Exercises:
1 - In the report on the Henry George Commemoration Dinner, who gave the 124th dinner address?
2 - Carry the report on the Henry George Commemoration Dinner forward from its final sentence, keeping its voice and subject.

Quoted passage:
WE SHOULD TAX LAND VALUES ONLY …. BECAUSE
Jesse

Hat-tip to Jesse

124TH ANNUAL HENRY GEORGE COMMEMORATION DINNER

Royal_Society_of_VictoriaAustralia needs a tax system acceptable to its politicians and taxpayers, whilst also making good economic sense. Much of the current tax system meets these requirements but, for practical purposes, we ought to be concentrating on changing those soft targets–such as replacing stamp duty on real estate transfers with land tax, as Canberra is now endeavouring to do—which, being cumbersome and inefficient, need to be abolished if we are to maintain a reliable tax system.

Working to such a prescription, instead of trying to do the impossible, will build a tax system that is acceptable to politicians and the public: one that is resilient.

That was my ‘take home’ from the 124th Henry George Commemoration Dinner address delivered at the Royal Society of Victoria in Melbourne on 2 September (Henry George’s birthdate) by Professor Miranda Stewart, Director of the Tax and Transfer Policy Institute at the Crawford School of Public Policy, Australia National University.

Professor Stewart’s speech was accompanied by several charts, including a histogram showing the component break-ups of the revenue bases of a number of nations. My eyes naturally flew to the property component of each country, and I noted Australia was by no means the highest property-taxing nation these days: we were less than the USA, for example. I feel certain that was not the case forty years ago.

Extracted entries:
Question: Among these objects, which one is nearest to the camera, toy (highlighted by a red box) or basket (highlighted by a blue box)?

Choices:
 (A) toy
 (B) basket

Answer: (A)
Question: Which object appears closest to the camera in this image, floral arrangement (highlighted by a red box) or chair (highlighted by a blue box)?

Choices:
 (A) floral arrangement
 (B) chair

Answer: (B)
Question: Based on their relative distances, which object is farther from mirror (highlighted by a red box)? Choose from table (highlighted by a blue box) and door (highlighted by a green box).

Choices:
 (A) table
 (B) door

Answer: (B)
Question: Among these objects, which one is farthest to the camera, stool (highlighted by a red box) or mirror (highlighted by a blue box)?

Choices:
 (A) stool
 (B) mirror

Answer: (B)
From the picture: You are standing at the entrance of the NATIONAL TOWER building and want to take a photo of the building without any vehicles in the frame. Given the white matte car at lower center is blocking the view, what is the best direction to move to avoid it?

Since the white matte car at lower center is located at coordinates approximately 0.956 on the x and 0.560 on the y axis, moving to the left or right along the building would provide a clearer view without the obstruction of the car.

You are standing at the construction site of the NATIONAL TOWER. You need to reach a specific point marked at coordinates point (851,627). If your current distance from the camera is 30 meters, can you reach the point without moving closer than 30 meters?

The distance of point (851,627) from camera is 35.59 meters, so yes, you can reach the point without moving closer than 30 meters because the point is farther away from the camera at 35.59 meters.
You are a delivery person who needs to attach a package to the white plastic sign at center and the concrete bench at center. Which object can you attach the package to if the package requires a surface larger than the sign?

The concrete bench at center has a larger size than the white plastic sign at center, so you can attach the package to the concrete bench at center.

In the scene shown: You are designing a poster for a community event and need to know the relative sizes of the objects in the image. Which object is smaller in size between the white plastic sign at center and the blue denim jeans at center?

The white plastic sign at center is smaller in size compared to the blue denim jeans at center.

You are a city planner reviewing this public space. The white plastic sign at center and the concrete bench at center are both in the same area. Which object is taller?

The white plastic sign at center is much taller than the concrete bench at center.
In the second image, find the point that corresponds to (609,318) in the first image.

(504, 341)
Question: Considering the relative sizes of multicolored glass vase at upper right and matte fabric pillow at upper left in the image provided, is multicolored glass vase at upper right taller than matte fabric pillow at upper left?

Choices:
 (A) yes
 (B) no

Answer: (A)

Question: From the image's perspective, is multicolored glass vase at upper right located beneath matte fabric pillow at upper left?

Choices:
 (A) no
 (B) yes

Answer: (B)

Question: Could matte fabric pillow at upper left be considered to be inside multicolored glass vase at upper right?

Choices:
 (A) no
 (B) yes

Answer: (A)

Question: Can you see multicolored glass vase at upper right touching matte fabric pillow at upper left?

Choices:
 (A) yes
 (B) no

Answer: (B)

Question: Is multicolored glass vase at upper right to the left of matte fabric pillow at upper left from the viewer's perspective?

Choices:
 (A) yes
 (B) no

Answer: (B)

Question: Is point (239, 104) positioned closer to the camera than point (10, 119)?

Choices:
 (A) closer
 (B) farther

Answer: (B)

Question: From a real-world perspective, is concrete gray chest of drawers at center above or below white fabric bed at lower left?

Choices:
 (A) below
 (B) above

Responses by item number:
1 - Professor Miranda Stewart, Director of the Tax and Transfer Policy Institute at the Crawford School of Public Policy, Australia National University.

2 -
Stewart’s address was well delivered and challenging for Georgists who want big changes now.  It stressed that sweeping reforms  are not possible in the current political environment.

I ventured a question to Professor Stewart:  Maybe reform should reflect the current economic reality of nations around the world collapsing as a result bursting real estate bubbles–that is, the need for higher land taxes if we are to keep a lid on escalating land prices?  She acknowledged the point, but emphasised the political difficulties. Several thoughtful questions were put to the speaker about necessary reform.

Not that there’s anything wrong with we older bods, but I was cheered to see the large proportion of younger people in attendance, and the discussion and intermingling that took place amongst the sixty or so present.